Do you have any idea on how to prevent the following nodes go to idle on an error? Is it a bug in KNIME 4.0.1?

Thank you for your help in advance!

Iris · October 15, 2019, 6:57pm

Hi @linkm

let’s get started with some question, to understand the problem better.

Are you scheduling this on a KNIME Server or are you running this manually?
What is the reason the other workflow is failing? Are there any errors?

Best, Iris

Iris · October 15, 2019, 7:03pm

This workflow might also be helpful for you

linkm · October 17, 2019, 8:24am

Hi Iris,
thank you for your hints. Let me answer your questions, first:

I start the workflow (attached above) manually on the normal Analytics Platform (currently: version 4.0.2).
There may be three kinds of errors that may cause a workflow to fail:
2.1 The Sub-Workflow is called similtanously by too many other workflows (my interpretation). Maybe the scheduling mechanism is failing?
2.2 I assume (I am not able to tell due to missing logs) that an Excel export node may cause an internal error due to its size (e.g. >400MB xlsx Export) running in another workflow. The Excel Export is actually configured with another try-catch-error-node setup that chunks of the data will be exported upon error in the Excel export node. This works actually fine.
2.3 I assume that the new DB Database nodes may cause errors in other sub-workflows as some nodes may have too wait for too long for their execution/configuration. My best guess is that this has no impact on the call of the workflow as these workflows are not failing - there are just “WARN” entries in the logs as they are waiting for their configuration.
2.4 As I have limited time to change my workflows to the new DB nodes, I also execute Database (legacy) nodes (with MS SQL Server) simultaneously - maybe that is something that is not really considered in the memory design.

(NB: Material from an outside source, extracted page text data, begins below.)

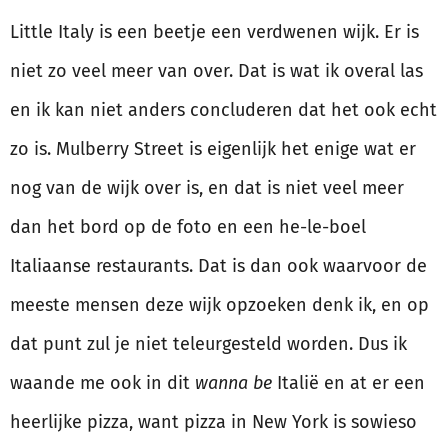
Little Italy is een beetje een verdwenen wijk. Er is
niet zo veel meer van over. Dat is wat ik overal las
en ik kan niet anders concluderen dat het ook echt
zo is. Mulberry Street is eigenlijk het enige wat er
nog van de wijk over is, en dat is niet veel meer
dan het bord op de foto en een he-le-boel
Italiaanse restaurants. Dat is dan ook waarvoor de
meeste mensen deze wijk opzoeken denk ik, en op
dat punt zul je niet teleurgesteld worden. Dus ik
waande me ook in dit
wanna be
Italië en at er een
heerlijke pizza, want pizza in New York is sowieso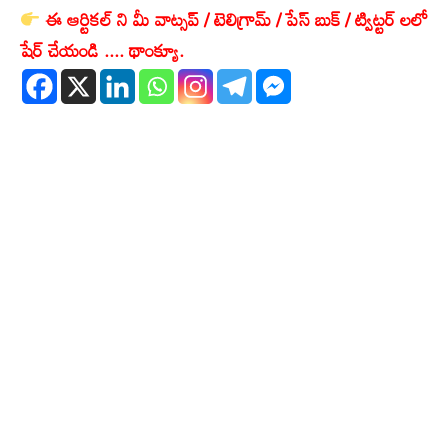
ఈ ఆర్టికల్ ని మీ వాట్సప్ / టెలిగ్రామ్ / పేస్ బుక్ / ట్విట్టర్ లలో
షేర్ చేయండి .... థాంక్యూ.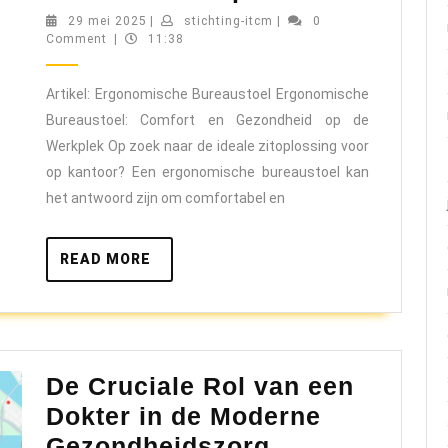
het
29
stichting-
29 mei 2025
|
stichting-itcm
|
0
mei
itcm
Comment
|
11:38
Comfort
2025
van
Artikel: Ergonomische Bureaustoel Ergonomische
een
Bureaustoel: Comfort en Gezondheid op de
Ergonomisc
Werkplek Op zoek naar de ideale zitoplossing voor
Bureaustoel
op kantoor? Een ergonomische bureaustoel kan
voor
het antwoord zijn om comfortabel en
een
Gezonde
READ
READ MORE
MORE
Werkplek
De Cruciale Rol van een
Dokter in de Moderne
De
Gezondheidszorg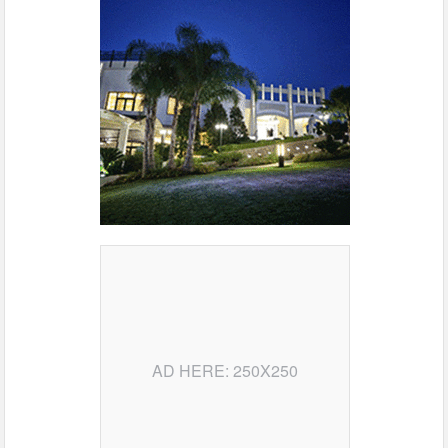
AD HERE: 250X250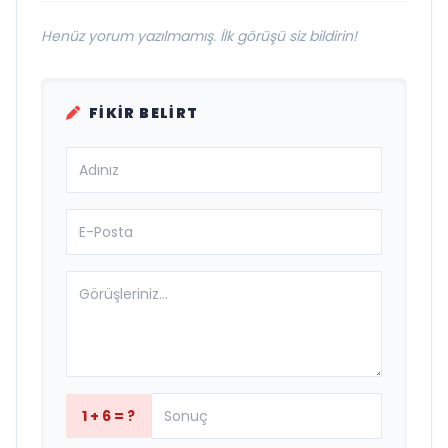
Henüz yorum yazılmamış. İlk görüşü siz bildirin!
FIKIR BELIRT
1 + 6 = ?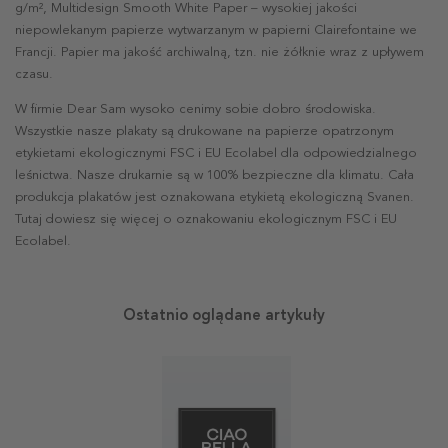
g/m², Multidesign Smooth White Paper – wysokiej jakości
niepowlekanym papierze wytwarzanym w papierni Clairefontaine we
Francji. Papier ma jakość archiwalną, tzn. nie żółknie wraz z upływem
czasu.
W firmie Dear Sam wysoko cenimy sobie dobro środowiska.
Wszystkie nasze plakaty są drukowane na papierze opatrzonym
etykietami ekologicznymi FSC i EU Ecolabel dla odpowiedzialnego
leśnictwa. Nasze drukarnie są w 100% bezpieczne dla klimatu. Cała
produkcja plakatów jest oznakowana etykietą ekologiczną Svanen.
Tutaj dowiesz się więcej o oznakowaniu ekologicznym FSC i EU
Ecolabel.
Ostatnio oglądane artykuły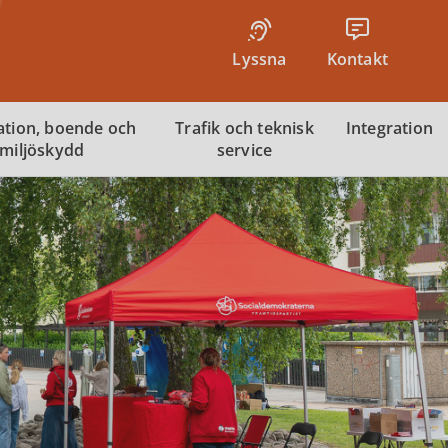
Lyssna
Kontakt
tion, boende och
Trafik och teknisk
Integration
miljöskydd
service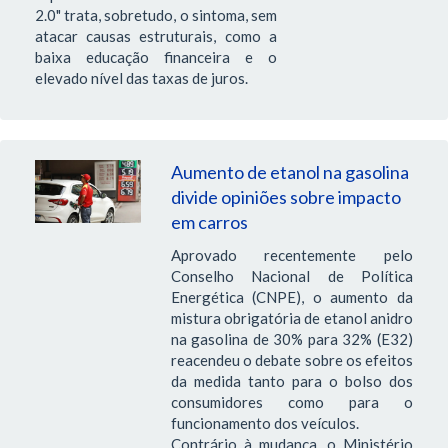
2.0" trata, sobretudo, o sintoma, sem
atacar causas estruturais, como a
baixa educação financeira e o
elevado nível das taxas de juros.
Aumento de etanol na gasolina
divide opiniões sobre impacto
em carros
Aprovado recentemente pelo
Conselho Nacional de Política
Energética (CNPE), o aumento da
mistura obrigatória de etanol anidro
na gasolina de 30% para 32% (E32)
reacendeu o debate sobre os efeitos
da medida tanto para o bolso dos
consumidores como para o
funcionamento dos veículos.
Contrário à mudança, o Ministério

From my understanding, I am actually performing the same method as provided by you in the worklow you provided. The only difference: I do not pre-define workflows to be executed - they are identified by the (failing) workflow that is called before the execution of the main-workflow.

Maybe it is of importance that the workflows are executed on a Xeon E5-2640 v4 with 10 Cores / 20 Threads and 32 GB RAM.

linkm · October 23, 2019, 8:22am

I just observed a “near crash” scenario that I just described and I think it is really due to the Excel Exporter nodes … is there any workaround for this?